══ DATA FOR THIS TASK ══

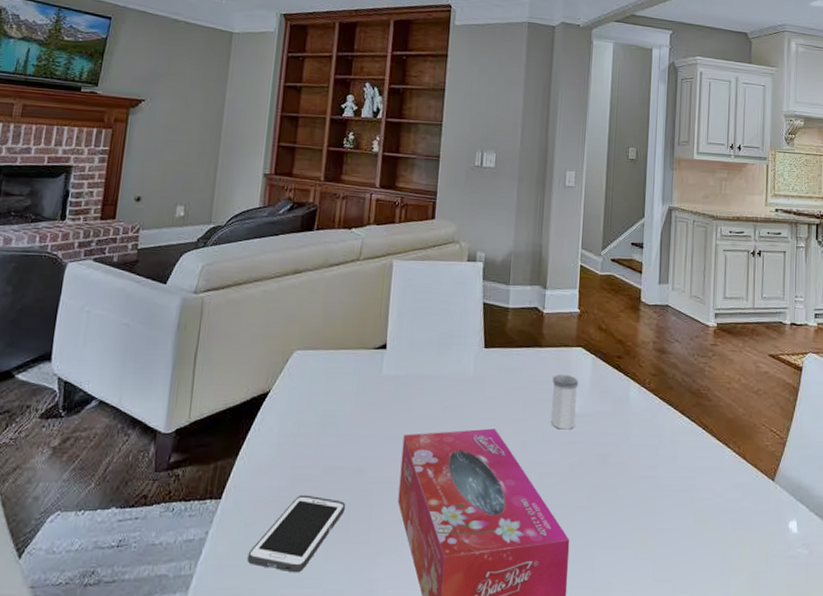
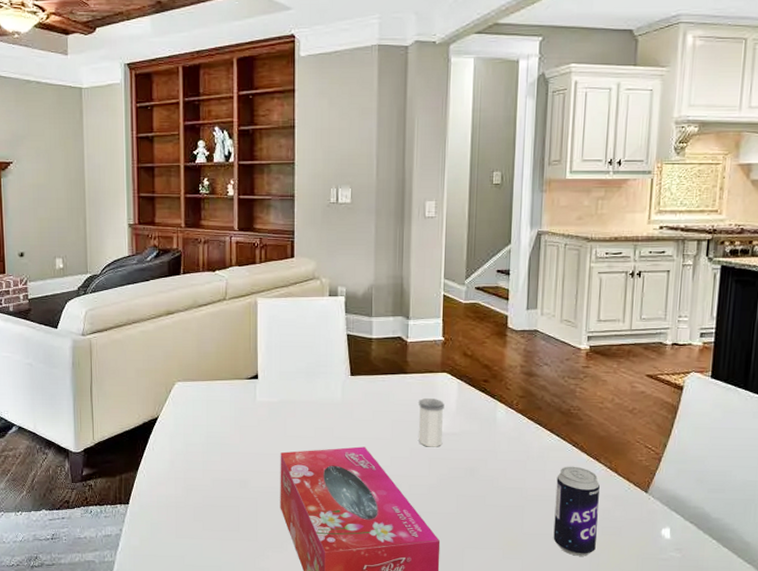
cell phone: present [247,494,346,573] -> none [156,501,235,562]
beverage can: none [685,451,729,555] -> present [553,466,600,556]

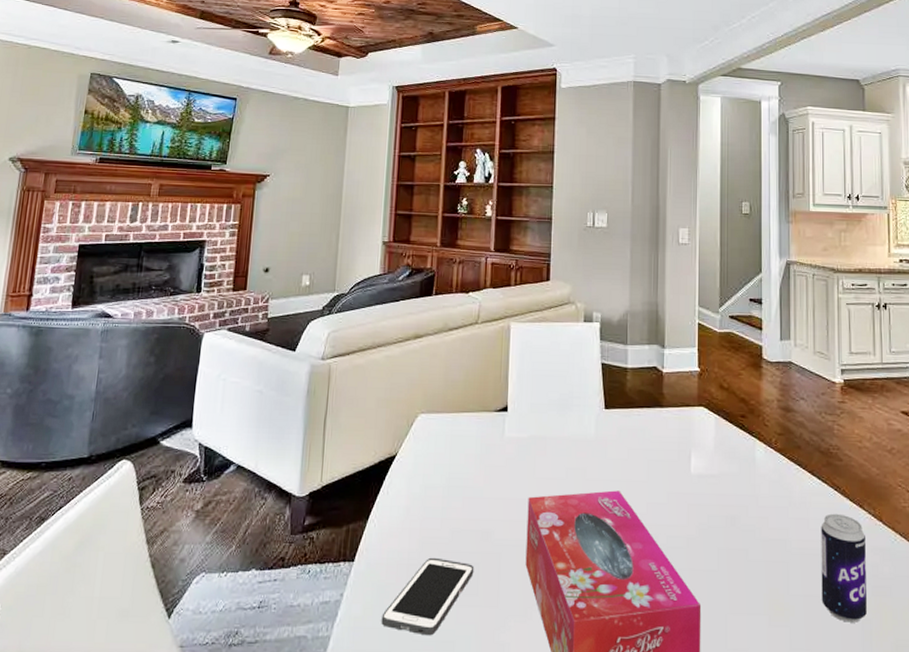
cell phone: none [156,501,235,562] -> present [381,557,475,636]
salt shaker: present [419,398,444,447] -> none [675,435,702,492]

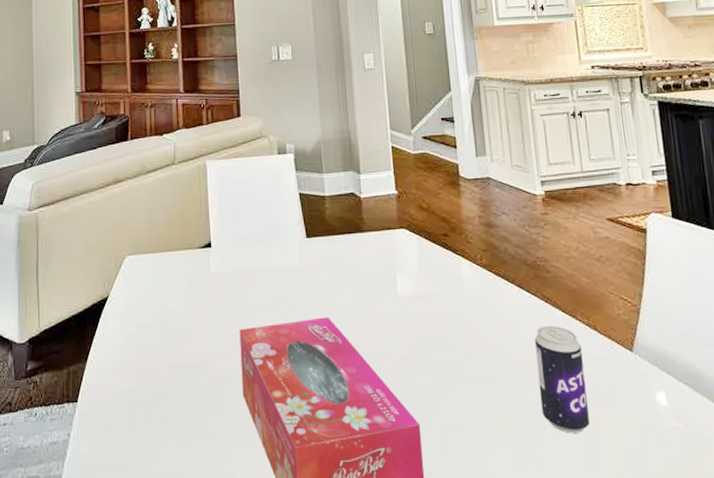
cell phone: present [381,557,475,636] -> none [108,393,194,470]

═══

## ACTIVITY
Pictures stay out; retype only the lines from the line containing "beverage can: none" through the end of the listing, inclusive, exactly as they appear.

## YOUR RESPONSE
beverage can: none [685,451,729,555] -> present [553,466,600,556]

cell phone: none [156,501,235,562] -> present [381,557,475,636]
salt shaker: present [419,398,444,447] -> none [675,435,702,492]

cell phone: present [381,557,475,636] -> none [108,393,194,470]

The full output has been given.